[AIM OF THE EXERCISE]: In the entries below, find each line with the string "dashed" and copy it.

[DATASET CONTENT]:

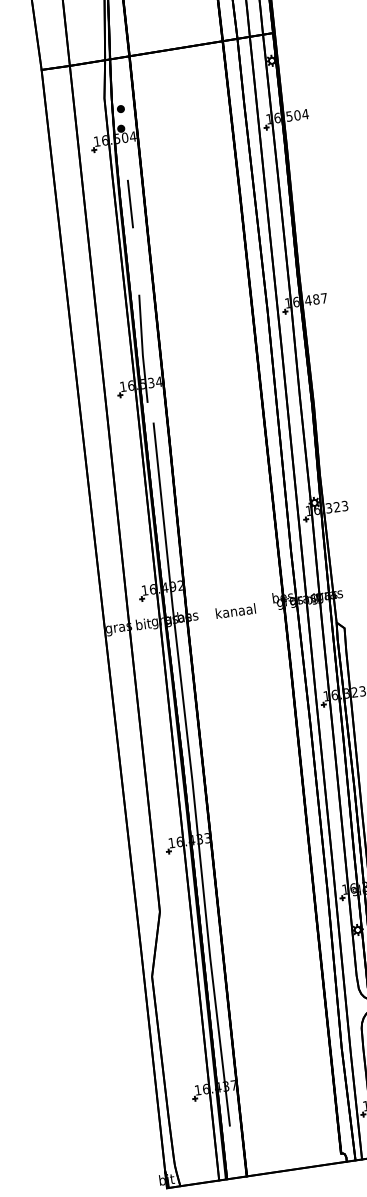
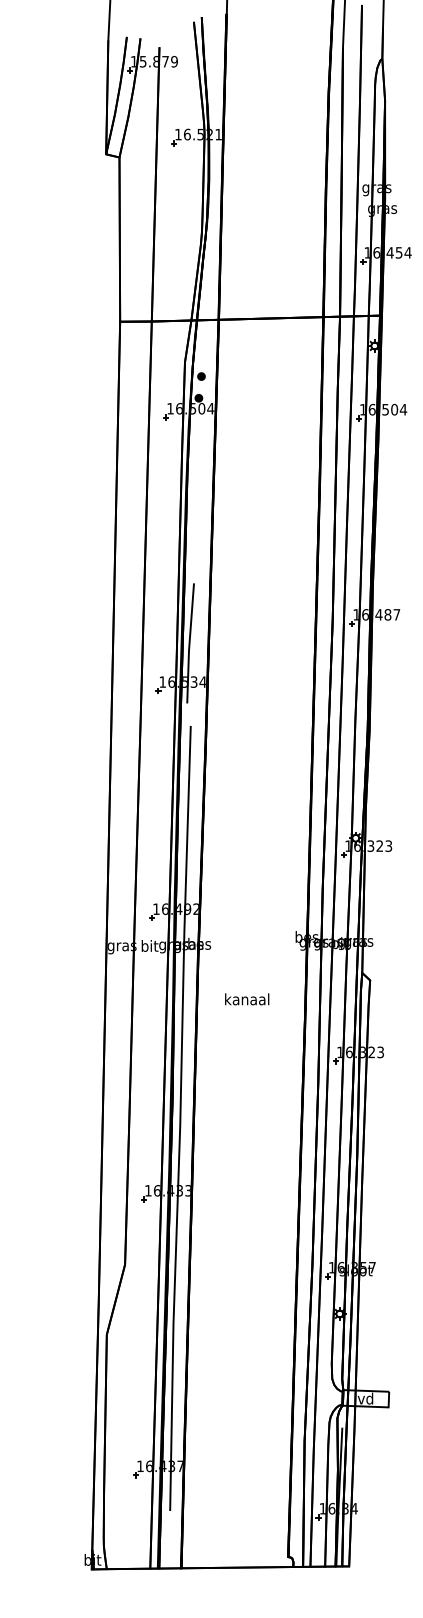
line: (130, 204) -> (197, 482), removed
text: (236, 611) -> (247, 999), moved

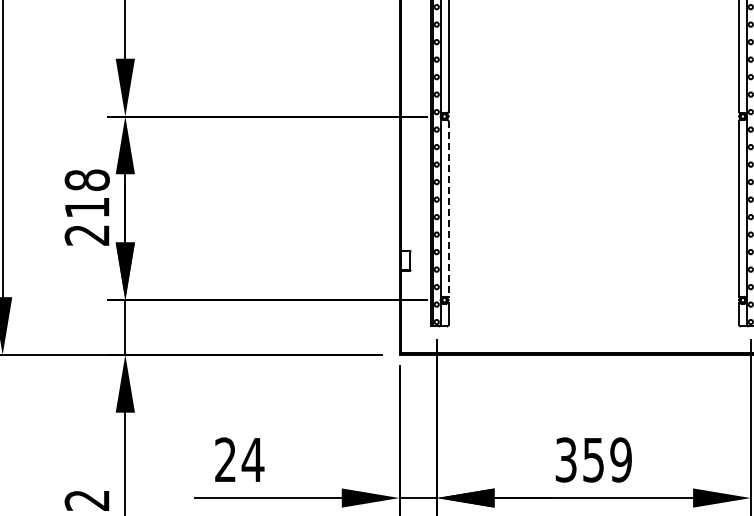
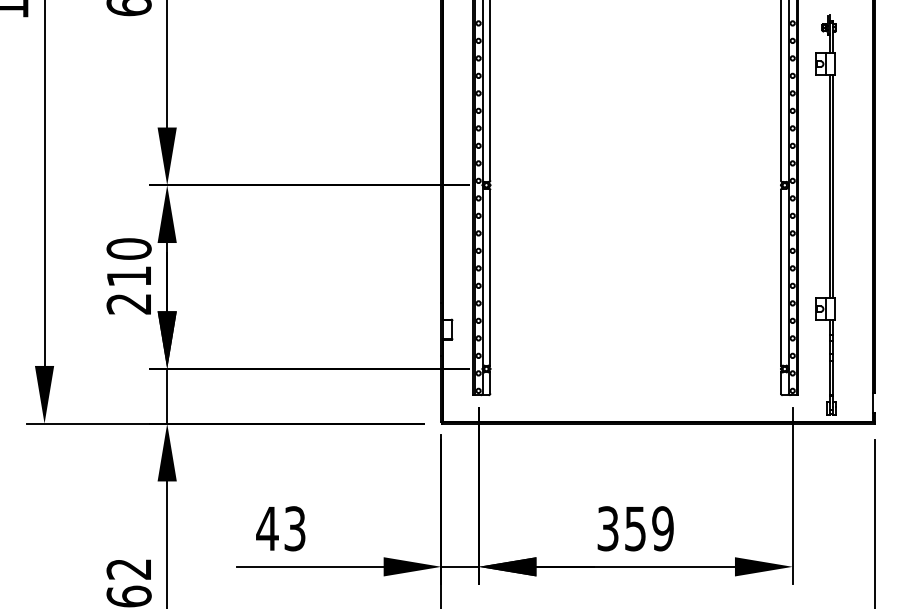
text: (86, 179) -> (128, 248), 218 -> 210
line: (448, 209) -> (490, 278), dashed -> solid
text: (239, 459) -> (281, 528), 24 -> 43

---

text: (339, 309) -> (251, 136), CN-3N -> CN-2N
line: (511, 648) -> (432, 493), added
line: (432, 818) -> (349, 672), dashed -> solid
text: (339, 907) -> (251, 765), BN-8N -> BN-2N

[SOLUTION FOR THIS PROBLEM]:
line: (448, 209) -> (490, 278), dashed -> solid
line: (432, 818) -> (349, 672), dashed -> solid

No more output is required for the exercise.